(Exercise aim): Without including the pictures, copy out every line below.
[Dataset records]
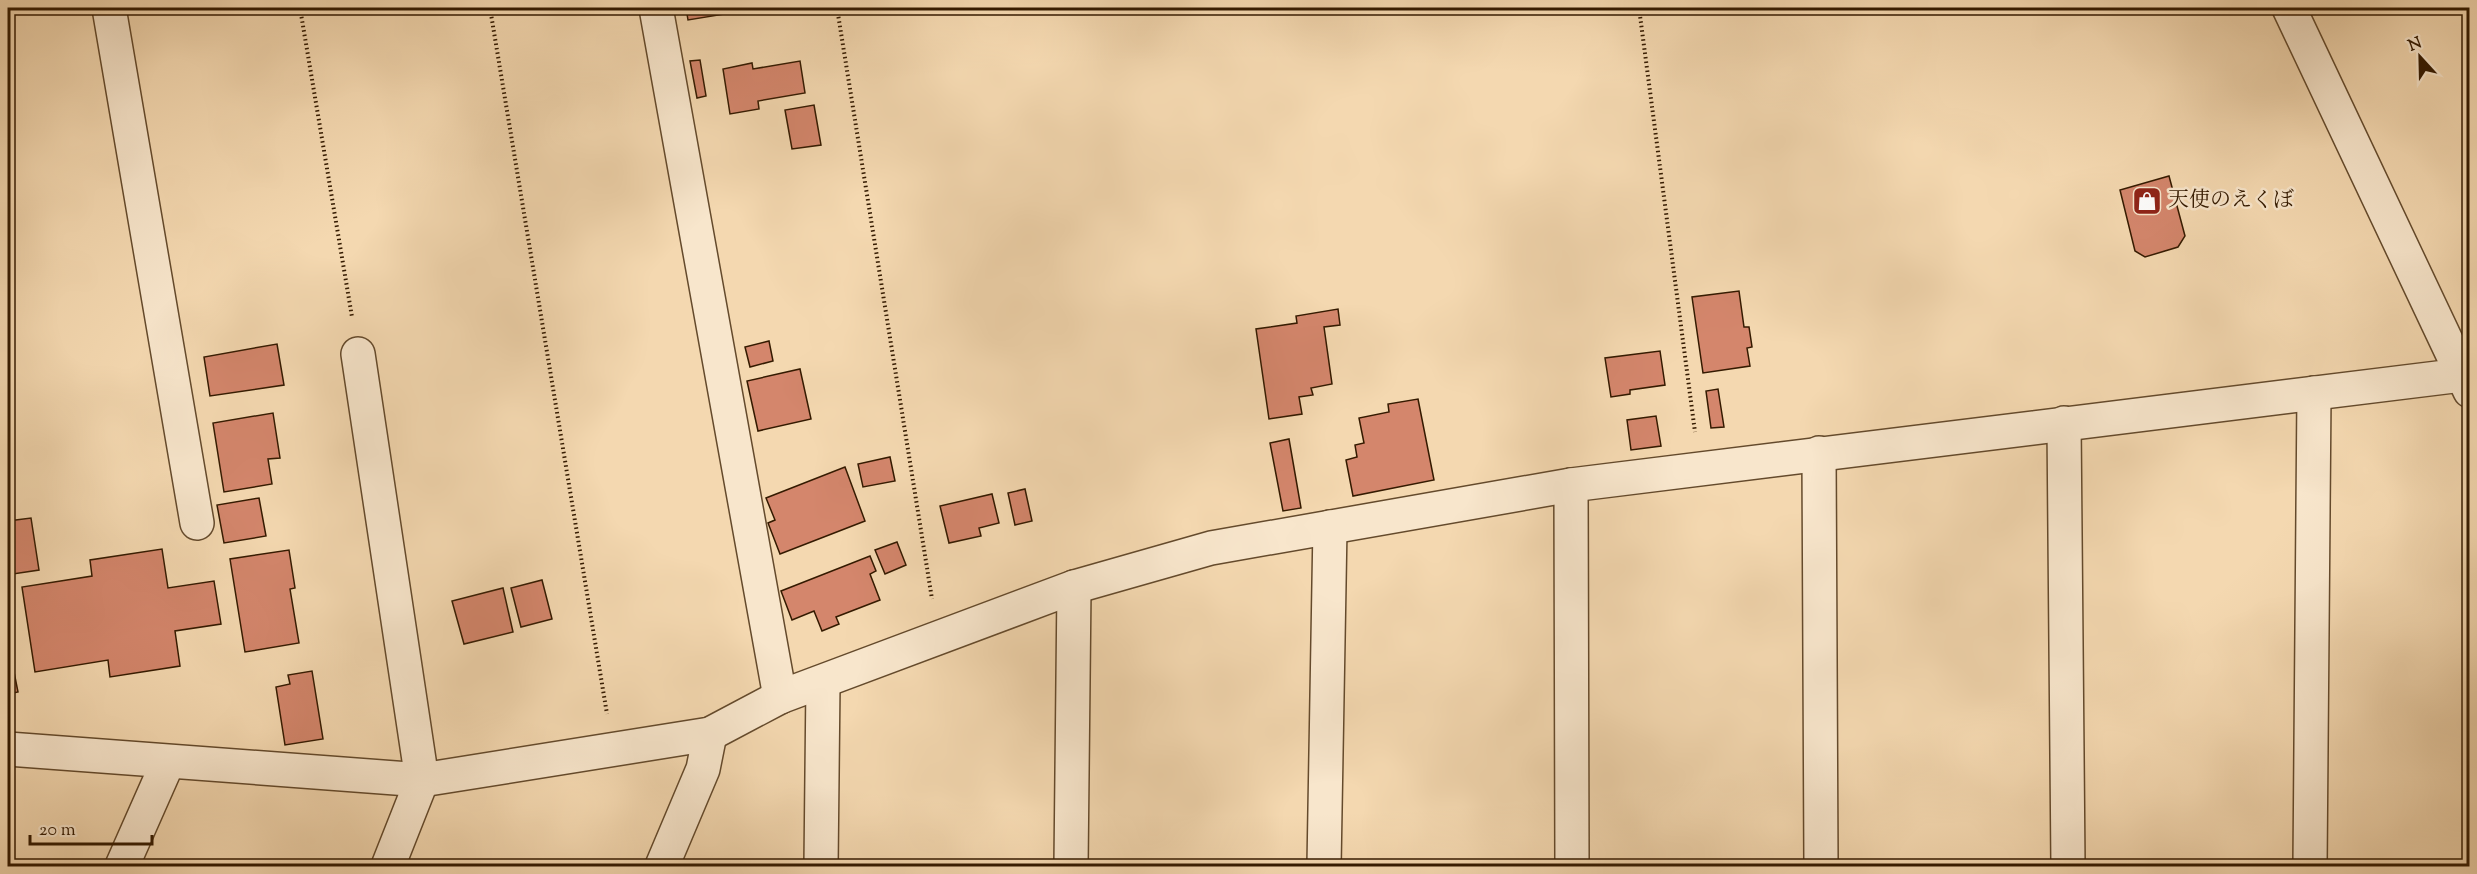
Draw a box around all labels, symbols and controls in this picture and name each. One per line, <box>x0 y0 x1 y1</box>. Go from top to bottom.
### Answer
north arrow <box>2390 27 2450 87</box>
text: N <box>2405 32 2426 58</box>
shop icon: 天使のえくぼ <box>2131 185 2163 217</box>
place label: 天使のえくぼ <box>2168 186 2294 216</box>
scale bar <box>30 808 152 846</box>
text: 20 m <box>39 818 76 844</box>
[/Dataset records]
(Exercise output):
Draw a box around all labels, symbols and controls in this picture and name each. One per line, <box>x0 y0 x1 y1</box>. Go from top to bottom.
### Answer
north arrow <box>2390 27 2450 87</box>
text: N <box>2405 32 2426 58</box>
shop icon: 天使のえくぼ <box>2131 185 2163 217</box>
place label: 天使のえくぼ <box>2168 186 2294 216</box>
scale bar <box>30 808 152 846</box>
text: 20 m <box>39 818 76 844</box>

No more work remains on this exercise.